Five programs. Four themes. Fourteen real stories. One woman who lived every single one of them — and came out the other side with a rope, a framework, and proof that brave is possible.
Before she was The Confidence Cowgirl, she was the kid tallying up evidence of worthlessness, the dropout who taught herself in a library, and the woman who had to find the brave to send a letter that changed everything. Every keynote she delivers, she lived first.
Leaning against a feeder, tallying evidence of worthlessness. Parents who visited five days a year. No school. The math felt undeniable — until Honeybee wrapped her head around Kristen's shoulders. In that one moment, the math broke.
5th grade dropout. No school. No traditional path. Every circumstance said "not possible." Then the library. Then the GED. Then the Associates. Then BYU. Then the degree. Then the book. Then the stage.
A psychology class changed everything. Understanding the nervous system, understanding the Inner Outlaw — the fight-or-flight response that was running the show. Kristen partnered with her professor, co-wrote books, and built a framework for catching the outlaw before it takes over.
A lifetime of not being able to stand up to intimidation, belittling, and control. Then one moment of courage and standing her ground changed everything.

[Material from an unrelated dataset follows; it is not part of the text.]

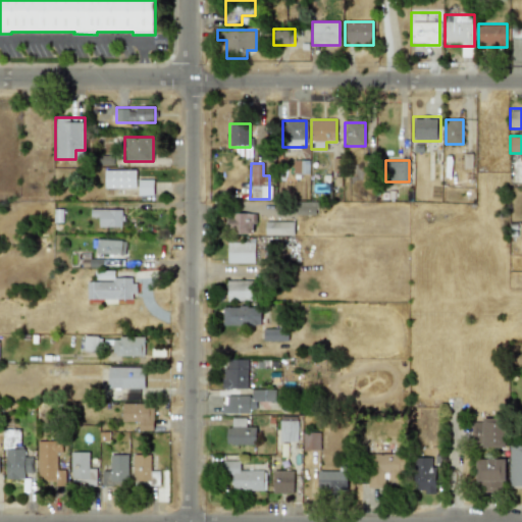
[(153,194),(153,181),(136,181),(136,170),(104,170),(104,189),(139,190),(139,194),(153,194)]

Every program she teaches, she lived. The isolation. The impostor syndrome. The trauma response. The bully. The jackrabbit. The bull corral. There is no borrowed content here — only earned stories.
She's a Trainer-Tainer. Trick rope. Live music. Whip cracking. Caricature. Improv. Ten years of theatrical train robbery. Every talent is a tool that opens the room so the message can land.
No generic keynote. Kristen custom-builds every experience from a modular library of 14 real stories — selecting the exact combination that fits your audience's specific freeze.
The Lasso Leadership rope experience gives audiences a physical, felt understanding of brave leadership. Not to mention a good time. Nobody forgets the day they held a spinning rope and felt what clear intention actually does.
The B.R.A.V.E. framework gives audiences language they can use after she leaves. Weeks later, teams are still saying, "Let's Find our Brave. We've got this." That's the goal — not a good day. A changed default.
A decade of live performance means Kristen has handled every kind of room, every kind of crowd, and every kind of surprise. She is not a high-maintenance speaker. She shows up ready, handles what comes, and makes you look good.
She doesn't show up with a slide deck and a recycled keynote. She shows up with a rope, a story, and a room full of people who leave different than they arrived.